Die Schlafgesundheit beeinflusst die mentale und die Hirngesundheit und Schlafstörungen sind mit neurologischen und psychiatrischen Folgen für die Hirngesundheit assoziiert, schlussfolgerte Bassetti. Er selbst arbeite seit mehr als einer Dekade am Brückenbau zwischen den Fachdisziplinen und strebe eine gemeinsame Arbeit der Fachbereiche zu dem Einfluss von Schlafstörungen an. «Wir müssen mehr über Schlaf sprechen und ihn in die Analyse der Krankheitslast miteinbeziehen», so Bassetti.
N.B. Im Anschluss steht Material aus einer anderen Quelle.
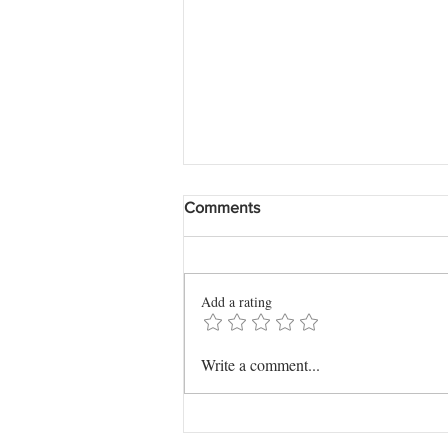
Comments
Add a rating
The Story I Couldn't Read at
Write a comment...
Mom's Funeral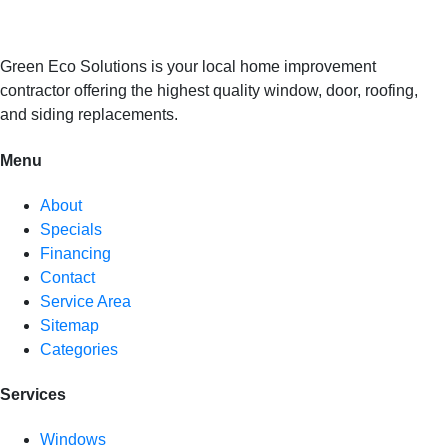
Green Eco Solutions is your local home improvement
contractor offering the highest quality window, door, roofing,
and siding replacements.
Menu
About
Specials
Financing
Contact
Service Area
Sitemap
Categories
Services
Windows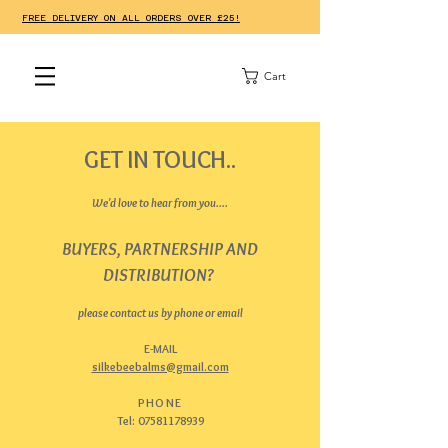
FREE DELIVERY ON ALL ORDERS OVER £25!
Cart
GET IN TOUCH..
We'd love to hear from you....
BUYERS, PARTNERSHIP AND
DISTRIBUTION?
please contact us by phone or email
E-MAIL
silkebeebalms@gmail.com
PHONE
Tel:
07581178939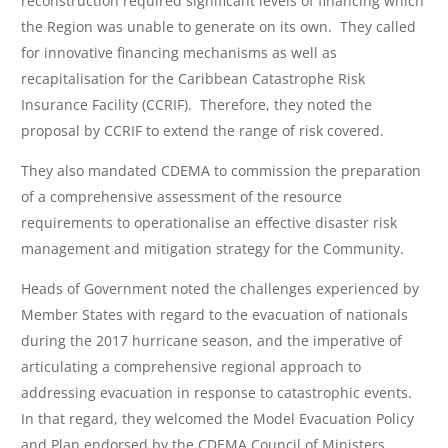
reconstruction required significant levels of financing which
the Region was unable to generate on its own. They called
for innovative financing mechanisms as well as
recapitalisation for the Caribbean Catastrophe Risk
Insurance Facility (CCRIF). Therefore, they noted the
proposal by CCRIF to extend the range of risk covered.
They also mandated CDEMA to commission the preparation
of a comprehensive assessment of the resource
requirements to operationalise an effective disaster risk
management and mitigation strategy for the Community.
Heads of Government noted the challenges experienced by
Member States with regard to the evacuation of nationals
during the 2017 hurricane season, and the imperative of
articulating a comprehensive regional approach to
addressing evacuation in response to catastrophic events.
In that regard, they welcomed the Model Evacuation Policy
and Plan endorsed by the CDEMA Council of Ministers.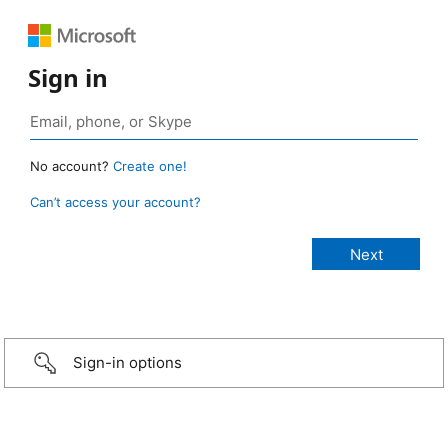
Sign in
No account?
Create one!
Can’t access your account?
Sign-in options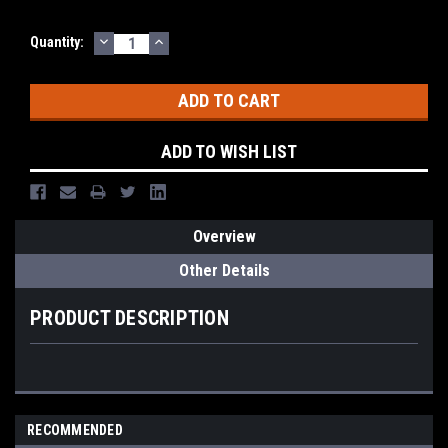
DECREASE
INCREASE
Quantity:
QUANTITY:
QUANTITY:
ADD TO WISH LIST
Overview
Other Details
PRODUCT DESCRIPTION
RECOMMENDED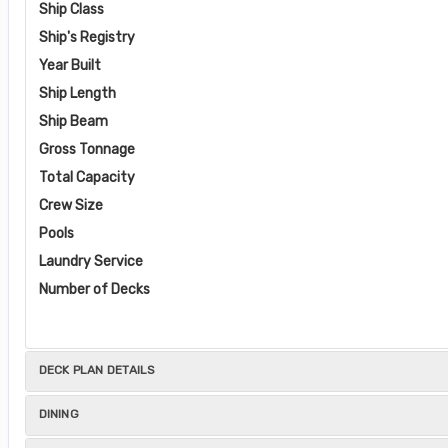
Ship Class
Ship's Registry
Year Built
Ship Length
Ship Beam
Gross Tonnage
Total Capacity
Crew Size
Pools
Laundry Service
Number of Decks
DECK PLAN DETAILS
DINING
Zudem sollte Medizinstudierenden ein neuropsychiatrisches Schlaf-Curriculum angeboten werden, für die Pflege der Patient:innen seien neuropsychiatrische Kooperationen wichtig; auf Forschungsebene gelte es, die Krankheitslast durch Schlafstörungen weiter zu erforschen.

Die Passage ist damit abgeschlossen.